# Has My System Prompt Been Used? Large Language Model Prompt Membership Inference

We introduce Prompt Detective, a method for verifying if a particular system prompt was used to produce generations by a language model.
Prompt Detective works by comparing two groups of text generations based on their semantic embeddings, it performs a permutation 
test to assess the statistical significance of the difference between the mean embeddings of the two groups.

## Getting Started
To use Prompt Detective, install the package using pip. Make sure you use Python version 3.9.

```
cd SystemPromptMIA
pip install -e .
```

## Usage

Please, note that texts provided in ```group1``` and ```group2``` should be generated using similar task prompts 
and listed in the same order.
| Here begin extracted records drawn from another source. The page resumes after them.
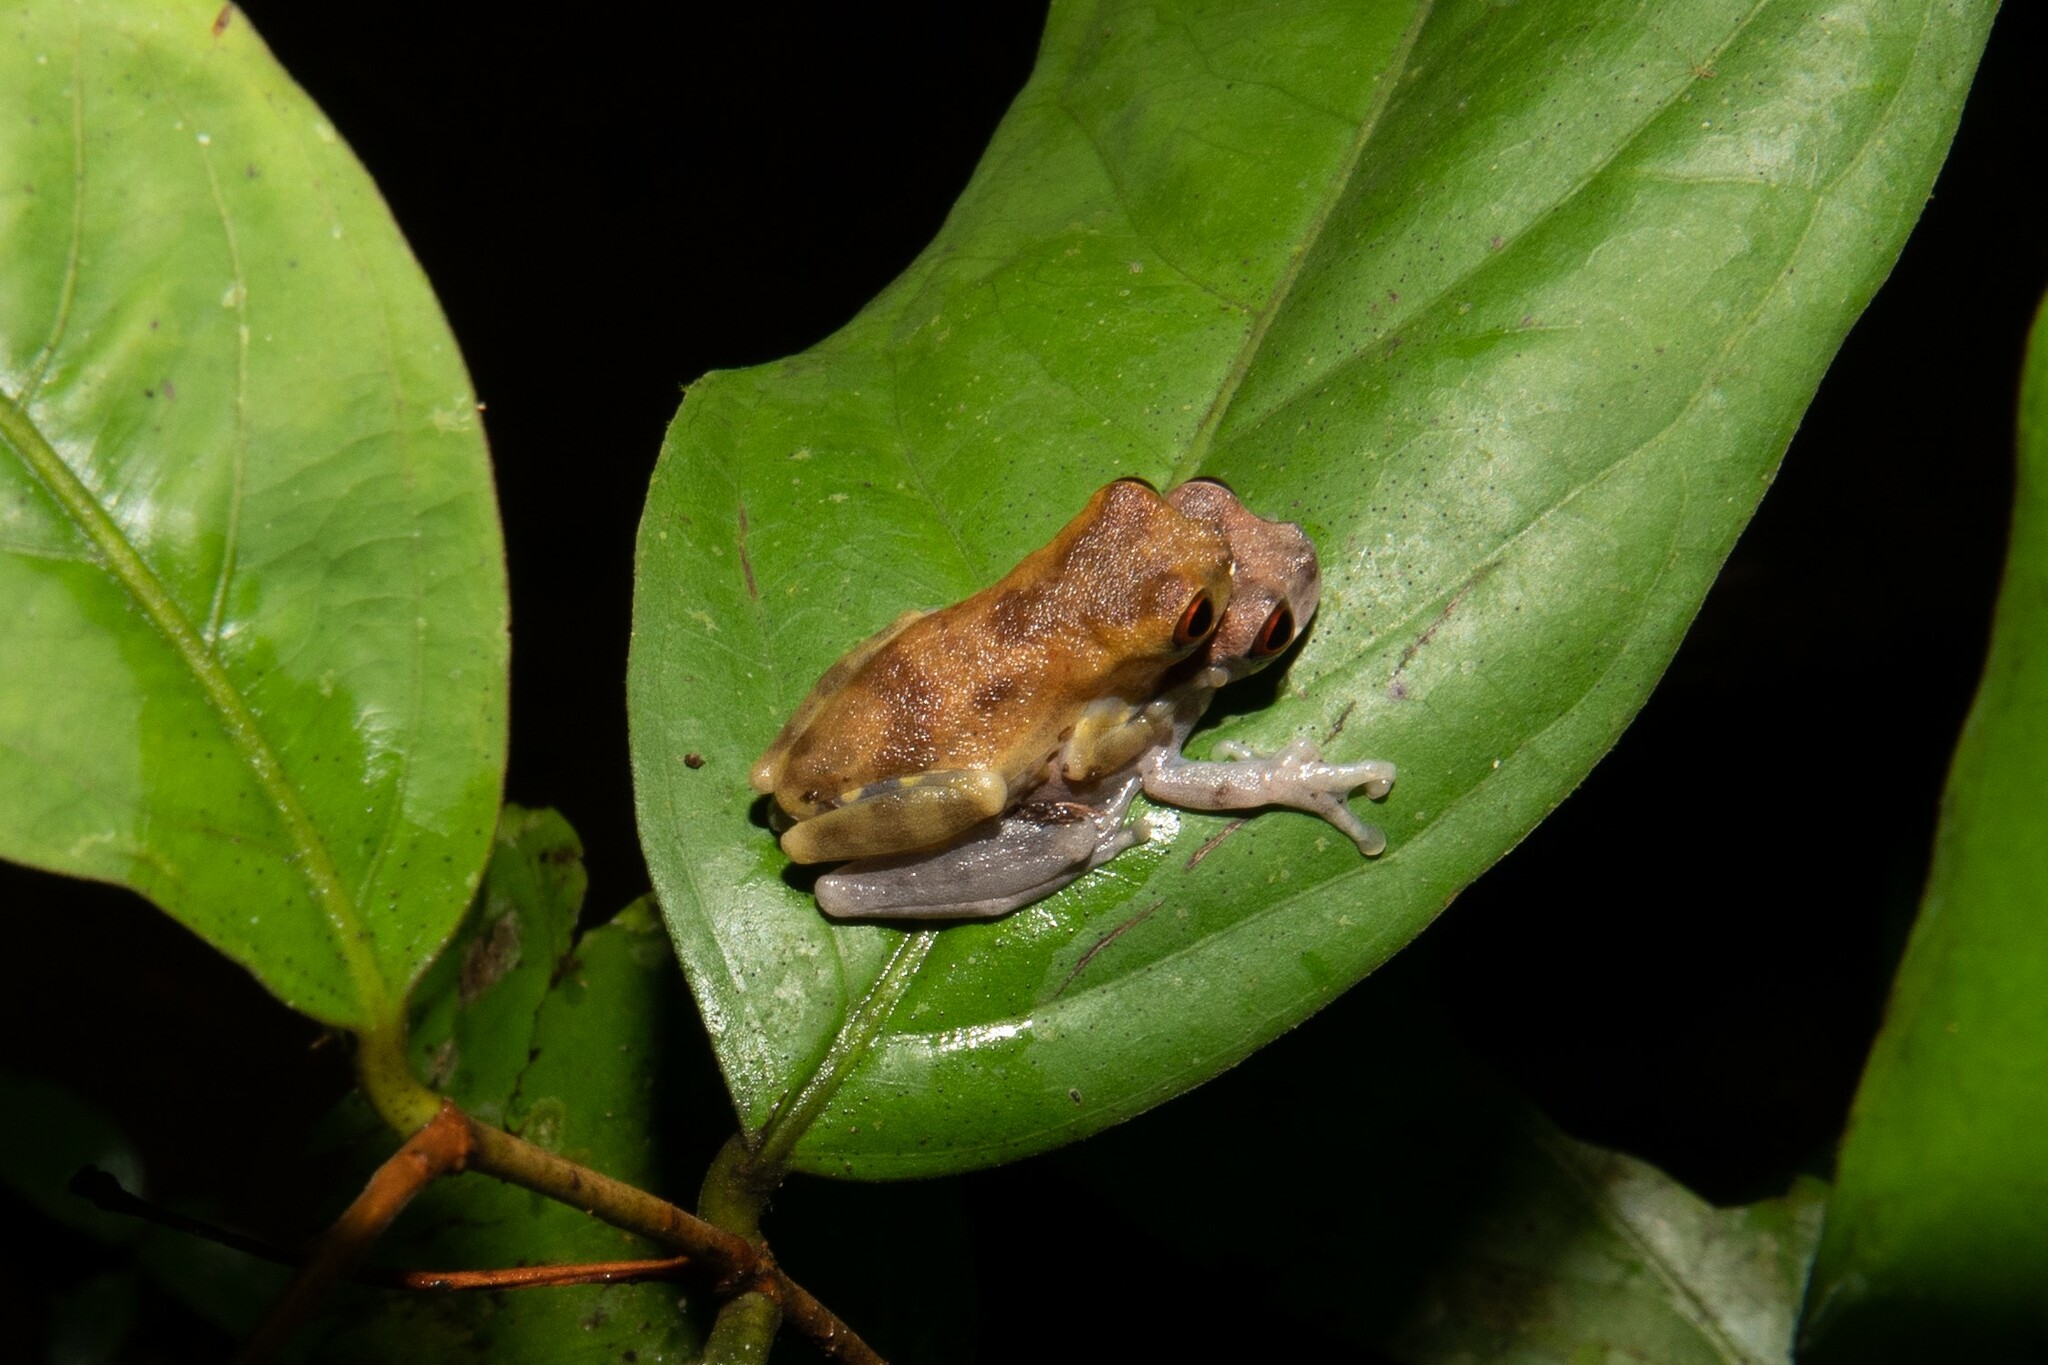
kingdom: Animalia
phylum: Chordata
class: Amphibia
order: Anura
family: Hylidae
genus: Dendropsophus
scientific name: Dendropsophus parviceps
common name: Sarayacu treefrog
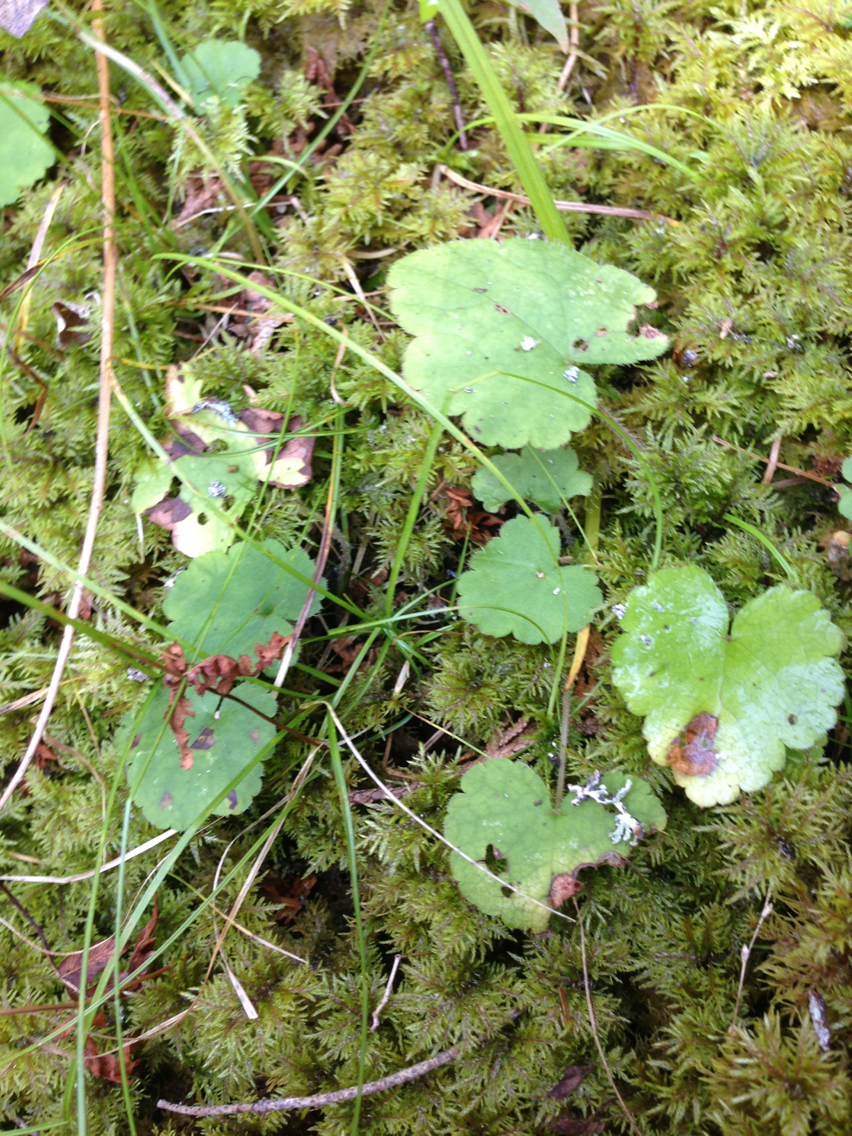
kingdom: Plantae
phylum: Tracheophyta
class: Magnoliopsida
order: Saxifragales
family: Saxifragaceae
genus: Tiarella
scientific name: Tiarella stolonifera
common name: Stoloniferous foamflower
For example, ```group1[i]``` and ```group2[i]``` should be generations in response to the same task prompt.
When using multiple generations per task prompts, they should be grouped together, for example if using n generations per task prompts, 
```group1[n*i: n*(i+1)]``` and ```group2[n*i: n*(i+1)]``` should be generations in response to the same task prompt.

```
from prompt_detective import PromptDetective
from datasets import Dataset

# Initialize the PromptDetective instance, specify how many task prompts and how many generations per task prompts are used.
detective = PromptDetective(model_id="bert-base-uncased", n_task_prompts=50, k_responses=1)

# Load your text generations
group1 = Dataset.from_json('sample_data/different_prompt/generations1.jsonl')['response'] # List of text generations for group 1
group2 = Dataset.from_json('sample_data/different_prompt/generations2.jsonl')['response'] # List of text generations for group 2

# Compute the p-value
p_value = detective(group1, group2, max_length=512)

# Interpret the p-value
if p_value < 0.05:
    print("The difference between the two groups is statistically significant.")
else:
    print("The difference between the two groups is not statistically significant.")

```

## Limitations

While Prompt Detective can accurately detect when two sets of generations come from different system prompts, there is
still a possibility of errors. Additionally, the Prompt Detective can conclude that two system prompts are similar only
when generations come from the same language model.